• **Collected data**
*** Block opens ***

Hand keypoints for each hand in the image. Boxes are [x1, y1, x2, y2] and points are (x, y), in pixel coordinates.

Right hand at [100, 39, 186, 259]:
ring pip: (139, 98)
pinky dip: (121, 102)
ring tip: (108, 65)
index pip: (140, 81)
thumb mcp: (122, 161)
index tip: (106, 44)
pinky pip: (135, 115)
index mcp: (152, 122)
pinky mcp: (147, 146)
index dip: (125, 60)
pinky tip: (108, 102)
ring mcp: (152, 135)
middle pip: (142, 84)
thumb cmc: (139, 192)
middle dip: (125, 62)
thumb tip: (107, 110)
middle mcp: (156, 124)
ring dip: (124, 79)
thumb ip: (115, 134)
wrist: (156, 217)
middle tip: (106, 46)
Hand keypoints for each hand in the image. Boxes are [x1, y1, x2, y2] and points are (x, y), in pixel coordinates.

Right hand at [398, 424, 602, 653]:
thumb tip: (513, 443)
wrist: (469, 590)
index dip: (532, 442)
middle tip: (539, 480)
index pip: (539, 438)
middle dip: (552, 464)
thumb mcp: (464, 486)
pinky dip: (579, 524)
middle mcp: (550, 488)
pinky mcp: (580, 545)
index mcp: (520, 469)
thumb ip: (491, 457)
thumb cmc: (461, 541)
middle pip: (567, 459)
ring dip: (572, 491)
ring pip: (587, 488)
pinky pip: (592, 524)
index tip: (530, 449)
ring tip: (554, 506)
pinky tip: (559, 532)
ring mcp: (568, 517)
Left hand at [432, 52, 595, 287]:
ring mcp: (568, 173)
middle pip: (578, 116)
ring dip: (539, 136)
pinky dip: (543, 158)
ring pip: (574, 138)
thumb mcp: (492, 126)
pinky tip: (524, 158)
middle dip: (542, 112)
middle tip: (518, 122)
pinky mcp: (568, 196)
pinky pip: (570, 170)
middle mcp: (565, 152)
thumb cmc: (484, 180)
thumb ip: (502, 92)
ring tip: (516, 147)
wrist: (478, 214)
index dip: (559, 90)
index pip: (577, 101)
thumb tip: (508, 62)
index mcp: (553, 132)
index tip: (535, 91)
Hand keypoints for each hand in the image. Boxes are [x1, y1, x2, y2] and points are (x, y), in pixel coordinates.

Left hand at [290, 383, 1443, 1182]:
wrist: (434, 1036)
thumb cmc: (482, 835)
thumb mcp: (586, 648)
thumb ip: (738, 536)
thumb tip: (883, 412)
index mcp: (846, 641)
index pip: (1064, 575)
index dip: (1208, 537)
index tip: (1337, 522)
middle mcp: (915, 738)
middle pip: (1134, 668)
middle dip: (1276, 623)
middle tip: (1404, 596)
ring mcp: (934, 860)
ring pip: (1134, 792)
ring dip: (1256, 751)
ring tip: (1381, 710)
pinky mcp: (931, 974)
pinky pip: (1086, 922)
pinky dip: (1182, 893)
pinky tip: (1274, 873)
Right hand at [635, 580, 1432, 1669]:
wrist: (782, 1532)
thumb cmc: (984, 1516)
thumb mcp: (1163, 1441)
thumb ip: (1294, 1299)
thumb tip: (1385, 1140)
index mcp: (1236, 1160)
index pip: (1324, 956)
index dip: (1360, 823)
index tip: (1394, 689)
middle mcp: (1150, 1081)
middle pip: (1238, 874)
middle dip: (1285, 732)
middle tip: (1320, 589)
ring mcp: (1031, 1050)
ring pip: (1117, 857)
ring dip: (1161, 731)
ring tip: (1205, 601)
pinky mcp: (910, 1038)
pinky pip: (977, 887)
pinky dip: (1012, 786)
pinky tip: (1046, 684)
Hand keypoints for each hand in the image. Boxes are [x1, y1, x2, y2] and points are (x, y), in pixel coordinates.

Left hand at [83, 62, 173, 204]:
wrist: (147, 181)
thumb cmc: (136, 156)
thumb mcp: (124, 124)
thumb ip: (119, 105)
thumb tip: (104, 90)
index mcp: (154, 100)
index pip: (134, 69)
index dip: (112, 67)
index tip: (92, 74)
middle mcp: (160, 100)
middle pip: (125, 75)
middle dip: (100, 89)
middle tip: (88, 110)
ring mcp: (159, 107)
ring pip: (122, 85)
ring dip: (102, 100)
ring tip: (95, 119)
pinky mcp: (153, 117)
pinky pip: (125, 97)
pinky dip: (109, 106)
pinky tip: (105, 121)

*** Block closes ***

Using the records above, set down exactly the lines from the one with "pinky mcp: (568, 196)" through the one with "pinky tip: (1046, 684)", inclusive, and nothing more.

pinky mcp: (568, 196)
pinky pip: (570, 170)
middle mcp: (565, 152)
thumb cmc: (484, 180)
thumb ip: (502, 92)
ring tip: (516, 147)
wrist: (478, 214)
index dip: (559, 90)
index pip: (577, 101)
thumb tip: (508, 62)
index mcp: (553, 132)
index tip: (535, 91)
Hand keypoints for each hand in the image. Boxes are [x1, y1, x2, y2] and points are (x, y), in pixel coordinates.

Left hand at [290, 383, 1443, 1182]:
wrist: (434, 1036)
thumb cmc: (482, 835)
thumb mcp: (586, 648)
thumb ip: (738, 536)
thumb tip: (883, 412)
index mcp: (846, 641)
index pip: (1064, 575)
index dip: (1208, 537)
index tip: (1337, 522)
middle mcp: (915, 738)
middle pip: (1134, 668)
middle dip: (1276, 623)
middle tip: (1404, 596)
ring mcp: (934, 860)
ring pip: (1134, 792)
ring dip: (1256, 751)
ring tip: (1381, 710)
pinky mcp: (931, 974)
pinky pip: (1086, 922)
pinky dip: (1182, 893)
pinky tip: (1274, 873)
Right hand at [635, 580, 1432, 1669]:
wrist: (782, 1532)
thumb cmc: (984, 1516)
thumb mcp: (1163, 1441)
thumb ip: (1294, 1299)
thumb tip: (1385, 1140)
index mcp: (1236, 1160)
index pip: (1324, 956)
index dip: (1360, 823)
index tip: (1394, 689)
middle mcp: (1150, 1081)
middle pip: (1238, 874)
middle dip: (1285, 732)
middle tip: (1320, 589)
ring mcp: (1031, 1050)
ring pip: (1117, 857)
ring dip: (1161, 731)
ring tip: (1205, 601)
pinky mcp: (910, 1038)
pinky pip: (977, 887)
pinky dip: (1012, 786)
pinky tip: (1046, 684)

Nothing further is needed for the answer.